As the price of gold tumbled further, yesterday’s Annual General Meeting (AGM) of the Guyana Gold and Diamond Miners Association (GGDMA) was expected to focus on, among other things, likely engagements with government on concessions for the sector in the event it slipped into a free fall.
Administrative Manager of the GGDMA Colin Sparman told Stabroek Business in a telephone interview on Wednesday that while the day’s gold price of around US$1,200 per ounce definitely had the attention of interested parties, the industry was still “nowhere near a condition of panic”. He said the industry had, in the past, worked with prices “below US$1,000 an ounce”; though slippage below that figure would almost certainly see approaches being made to government for some concessions. The official said the customary concessions in times of falling gold prices related mostly to fuel subsidies.
While yesterday’s AGM was to deal with various mundane issues like the election of office bearers for the next year, Sparman said falling gold prices and the challenges that could emerge therefrom were expected to be the much more important issue.

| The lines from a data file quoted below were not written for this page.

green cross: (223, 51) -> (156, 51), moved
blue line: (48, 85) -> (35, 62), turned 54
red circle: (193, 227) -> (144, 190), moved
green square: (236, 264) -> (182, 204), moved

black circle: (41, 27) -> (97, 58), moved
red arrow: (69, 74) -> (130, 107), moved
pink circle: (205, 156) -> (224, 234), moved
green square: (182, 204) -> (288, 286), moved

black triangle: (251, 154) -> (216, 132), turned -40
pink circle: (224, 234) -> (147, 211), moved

Meanwhile, Sparman said the AGM was also likely to be preoccupied with other key mining issues including the cloud that hangs over the sector linked to the issue of trafficking in persons (TIP). Sparman said the GGDMA had already made its position clear on human trafficking, stressing that its policy frowned on the hiring of under-age persons to work in the sector and committed members to assisting persons who may have been victims of trafficking. Additionally, Sparman said the GGDMA was supportive of the efforts of the Guyana Women Miners Organisation to eradicate trafficking.
According to Sparman, yesterday’s meeting was also likely to deal with the issue of working towards “good order” in the sector particularly as it relates to the location of shops in mining communities. He said the promises of the police notwithstanding, vendors continued to resist the idea of setting up shops at established landings, choosing instead to “follow mining activity”. Sparman said the mobility of the shops made the stamping out of the irregularities “a difficult challenge.”
Meanwhile, he said that some of the country’s larger miners had already begun to “buy into” mercury-free mining by investing in mercury-free equipment. Some mining companies have already acquired Shaker Tables and Concentrators and were now operating in a mercury-free environment. “However optimistic we are about abolishing mercury in the mining process, the issue of the high cost of mercury-free equipment will remain a consideration with the small miners. Because of the disparity in cost between a US$250,000 piece of equipment and a small quantity of mercury, I believe that we are likely to see the use of mercury in the sector for some while. Of course, there is always the danger of environmental pressures from overseas buyers, which… would have their own consequences,” Sparman said.